Dataset records
==============================

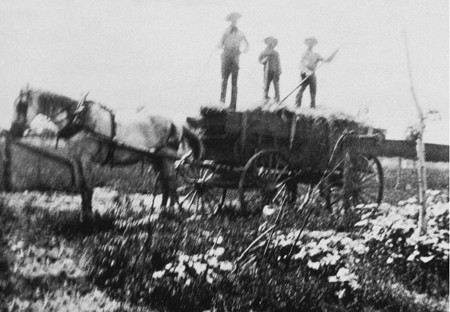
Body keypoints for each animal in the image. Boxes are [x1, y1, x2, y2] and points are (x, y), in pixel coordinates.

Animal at [9, 86, 203, 221]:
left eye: (21, 105)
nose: (14, 131)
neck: (78, 119)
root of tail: (176, 121)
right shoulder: (76, 160)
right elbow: (81, 186)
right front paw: (85, 213)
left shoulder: (86, 159)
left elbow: (88, 186)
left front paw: (88, 217)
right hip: (156, 159)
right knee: (164, 183)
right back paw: (162, 212)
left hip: (166, 157)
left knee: (171, 182)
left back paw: (174, 211)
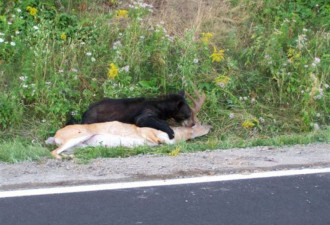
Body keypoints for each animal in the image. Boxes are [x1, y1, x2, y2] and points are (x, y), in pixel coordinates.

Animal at [45, 90, 210, 159]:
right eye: (198, 123)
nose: (211, 127)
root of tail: (55, 136)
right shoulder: (146, 126)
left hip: (81, 145)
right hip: (81, 134)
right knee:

==============================

**WHAT YOU SHOULD DO:** When you reach the line with "left shoulder: (86, 159)" in the entries above, start copying, and go on word for word to the last line; skip any picture.

**EXPECTED OUTPUT:**
left shoulder: (86, 159)
left elbow: (88, 186)
left front paw: (88, 217)
right hip: (156, 159)
right knee: (164, 183)
right back paw: (162, 212)
left hip: (166, 157)
left knee: (171, 182)
left back paw: (174, 211)
Body keypoints for each animal in the image. Boxes are [x1, y1, x2, y2] and points are (x, y), in pixel coordinates.

Animal at [45, 90, 210, 159]:
right eye: (198, 123)
nose: (211, 127)
root of tail: (55, 136)
right shoulder: (146, 126)
left hip: (81, 145)
right hip: (81, 134)
right knee:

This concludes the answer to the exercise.